■ **Task 1**: In the abstract on vitamin K in aging and cancer, which receptor do the authors report that vitamin K activates?
■ **Task 2**: Summarize the abstract on vitamin K in aging and cancer in two sentences.
■ **Task 3**: Translate this sentence from the abstract on vitamin K in aging and cancer into Spanish: "Indeed, the therapeutic benefits of vitamin K have been demonstrated in osteoporosis patients in several clinical studies."

■ **Excerpted text**:
+ + + + +

Vitamin K Benefits in Aging and Cancer

  • Kotaro Azuma
  • Satoshi InoueEmail author


Vitamin K is well known as a critical blood coagulation factor. In addition, epidemiological studies suggest that reduced vitamin K intake is associated with several geriatric diseases, such as osteoporosis, osteoarthritis, dementia, and arteriosclerosis. Indeed, the therapeutic benefits of vitamin K have been demonstrated in osteoporosis patients in several clinical studies. It has also been proposed that vitamin K may contribute to the prevention and treatment of some types of malignancies. Vitamin K functions as a co-factor of γ-glutamyl carboxylase (GGCX) and regulates the activity of vitamin K-dependent proteins expressed in various tissues via posttranscriptional modifications. As an additional mechanism of vitamin K action, we revealed that vitamin K activates the Steroid and Xenobiotic receptor (SXR), a member of nuclear receptor superfamily, leading to changes in gene transcription. Analysis of the bones of pregnane X receptor (PXR)-deficient mice demonstrated that the bone protective effects of vitamin K are partially mediated by SXR/PXR-dependent signaling. In certain malignancies, vitamin K exerts therapeutic activity in an SXR/PXR-dependent manner. Another distinct function of vitamin K involves apoptotic induction of leukemia cells, which may be attributed to the covalent association of vitamin K2 epoxide with pro-apoptotic protein Bak. The progress of vitamin K research has opened up new possibilities that vitamin K can be useful for prevention and treatment of a variety of diseases.

+ + + + +

■ **Material provided**:

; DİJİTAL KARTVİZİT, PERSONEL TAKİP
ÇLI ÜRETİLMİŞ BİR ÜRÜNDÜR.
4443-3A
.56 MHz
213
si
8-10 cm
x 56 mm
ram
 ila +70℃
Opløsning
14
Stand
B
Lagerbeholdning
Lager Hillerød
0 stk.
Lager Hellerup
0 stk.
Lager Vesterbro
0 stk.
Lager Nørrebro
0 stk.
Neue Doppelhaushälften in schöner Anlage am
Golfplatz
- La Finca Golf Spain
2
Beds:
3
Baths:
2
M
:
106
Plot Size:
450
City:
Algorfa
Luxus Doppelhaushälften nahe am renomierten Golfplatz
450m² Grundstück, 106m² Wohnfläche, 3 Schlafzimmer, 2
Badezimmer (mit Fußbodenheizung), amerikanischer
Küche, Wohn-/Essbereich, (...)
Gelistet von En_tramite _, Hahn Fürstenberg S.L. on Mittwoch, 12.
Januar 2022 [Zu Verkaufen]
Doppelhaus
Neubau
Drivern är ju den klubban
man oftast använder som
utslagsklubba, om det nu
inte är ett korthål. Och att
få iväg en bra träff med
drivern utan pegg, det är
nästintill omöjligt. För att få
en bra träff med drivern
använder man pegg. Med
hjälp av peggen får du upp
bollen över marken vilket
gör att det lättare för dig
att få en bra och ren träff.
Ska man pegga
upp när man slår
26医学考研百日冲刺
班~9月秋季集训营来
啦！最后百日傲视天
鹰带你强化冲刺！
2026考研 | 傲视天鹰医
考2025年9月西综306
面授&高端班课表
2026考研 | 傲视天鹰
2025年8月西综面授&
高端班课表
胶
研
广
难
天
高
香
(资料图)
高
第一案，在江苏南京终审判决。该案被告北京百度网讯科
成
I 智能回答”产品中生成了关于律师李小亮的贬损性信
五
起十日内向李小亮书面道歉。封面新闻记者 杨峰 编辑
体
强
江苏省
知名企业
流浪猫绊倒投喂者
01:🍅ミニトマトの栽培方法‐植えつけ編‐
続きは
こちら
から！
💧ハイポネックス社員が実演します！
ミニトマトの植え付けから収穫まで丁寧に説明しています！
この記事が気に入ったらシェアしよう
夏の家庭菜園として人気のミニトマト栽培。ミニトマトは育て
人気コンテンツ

+ + + + +

■ **Response box 1**: Vitamin K activates the Steroid and Xenobiotic receptor (SXR), a member of the nuclear receptor superfamily.

■ **Response box 2**: Besides its known role in blood coagulation, vitamin K is linked to geriatric diseases such as osteoporosis, osteoarthritis, dementia, and arteriosclerosis, and may help prevent and treat some malignancies. It acts as a co-factor of γ-glutamyl carboxylase (GGCX), activates the SXR/PXR receptor to change gene transcription, and can induce apoptosis in leukemia cells, possibly through vitamin K2 epoxide binding to the protein Bak.

■ **Response box 3**: De hecho, los beneficios terapéuticos de la vitamina K se han demostrado en pacientes con osteoporosis en varios estudios clínicos.